Another phone call.  They needed help this time.  The fire was approaching their camp with cattle and what was left of the grass they had to graze.  They needed a firebreak.  Quickly.  We headed over and met another crew ready to go.  We could see the smoke above the trees.  The fire was not far away.

What was fortunate was the camp with the fire was separated from the camp with the cows by the main road.  So all we had to do was burn the grass remaining between the road and the fire to take away its fuel.  And not let it jump the road.  We had a pick-up truck with an enormous tank of water and a power sprayer on the back in case it did.  They call these contraptions firefighters, sensibly.  Then we set a chunk of dead grass alight and dragged it along with a rake.  It was my first time actually starting a wildfire.

It spread quickly and we kept moving forward.  We had a long way to go before the border to our farm.

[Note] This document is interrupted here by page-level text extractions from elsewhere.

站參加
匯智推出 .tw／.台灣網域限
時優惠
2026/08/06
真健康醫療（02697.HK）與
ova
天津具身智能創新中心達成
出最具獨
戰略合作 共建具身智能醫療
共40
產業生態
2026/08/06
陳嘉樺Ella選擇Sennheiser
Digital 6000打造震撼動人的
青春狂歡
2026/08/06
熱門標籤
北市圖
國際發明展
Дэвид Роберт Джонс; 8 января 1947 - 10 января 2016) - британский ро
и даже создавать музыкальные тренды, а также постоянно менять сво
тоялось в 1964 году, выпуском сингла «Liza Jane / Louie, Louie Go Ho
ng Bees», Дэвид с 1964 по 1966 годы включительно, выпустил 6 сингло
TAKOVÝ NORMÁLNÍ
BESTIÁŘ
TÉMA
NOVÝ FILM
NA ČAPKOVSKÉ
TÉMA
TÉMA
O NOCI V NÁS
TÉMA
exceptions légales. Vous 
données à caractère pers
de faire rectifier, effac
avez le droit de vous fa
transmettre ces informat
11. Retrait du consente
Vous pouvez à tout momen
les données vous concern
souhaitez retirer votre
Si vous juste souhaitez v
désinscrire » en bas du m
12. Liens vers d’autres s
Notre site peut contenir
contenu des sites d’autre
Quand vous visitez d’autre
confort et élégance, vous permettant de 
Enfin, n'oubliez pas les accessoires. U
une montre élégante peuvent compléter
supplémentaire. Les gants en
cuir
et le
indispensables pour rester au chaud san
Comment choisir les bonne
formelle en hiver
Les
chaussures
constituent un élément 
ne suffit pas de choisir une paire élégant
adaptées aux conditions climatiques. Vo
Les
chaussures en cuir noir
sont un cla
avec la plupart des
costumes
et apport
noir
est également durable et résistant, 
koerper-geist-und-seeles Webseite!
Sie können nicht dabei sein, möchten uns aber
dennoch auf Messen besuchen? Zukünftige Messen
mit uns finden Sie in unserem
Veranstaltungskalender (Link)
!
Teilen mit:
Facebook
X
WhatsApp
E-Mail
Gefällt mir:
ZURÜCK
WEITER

As we worked, more people staff from the farm showed up with more firefighters.  They started the firebreak heading in the opposite direction.  The owners of the farm, drove through from time to time to check on things.  The husband, calm as a bug in a rug.  The wife, frantic as the flames.  Just to make her feel better, her tire popped in the middle of it all.  I had to continually return to our truck and move it away from the growing flames and snap photos in between.  Sniffel seemed absolutely oblivious to what was going on. 

I walked along with some other fellas, setting fires with matches, or in their case, cigarettes, to speed up the process.  When our fire reached back into the bigger trees the flames grew to sizes I’ve never seen in my life.  They created thick, black smoke, blocking the sun, and made mid-morning feel like late afternoon. 

The other half of the crew finished their side and met us at the border to our farm.  The fire did, too.

We closed what we could with a firebreak but some of it would just have to burn.  We went for a flight later in the evening to see where the fire might be heading, and the damage left in its wake.  It told us tomorrow would be a long day.

The fire found the neighbors’ house.  They were able to stop it without loss.

I came to call these “tree ghosts”.  Like a stick of incense, they fell in perfect form as they burned.  We would see many of them.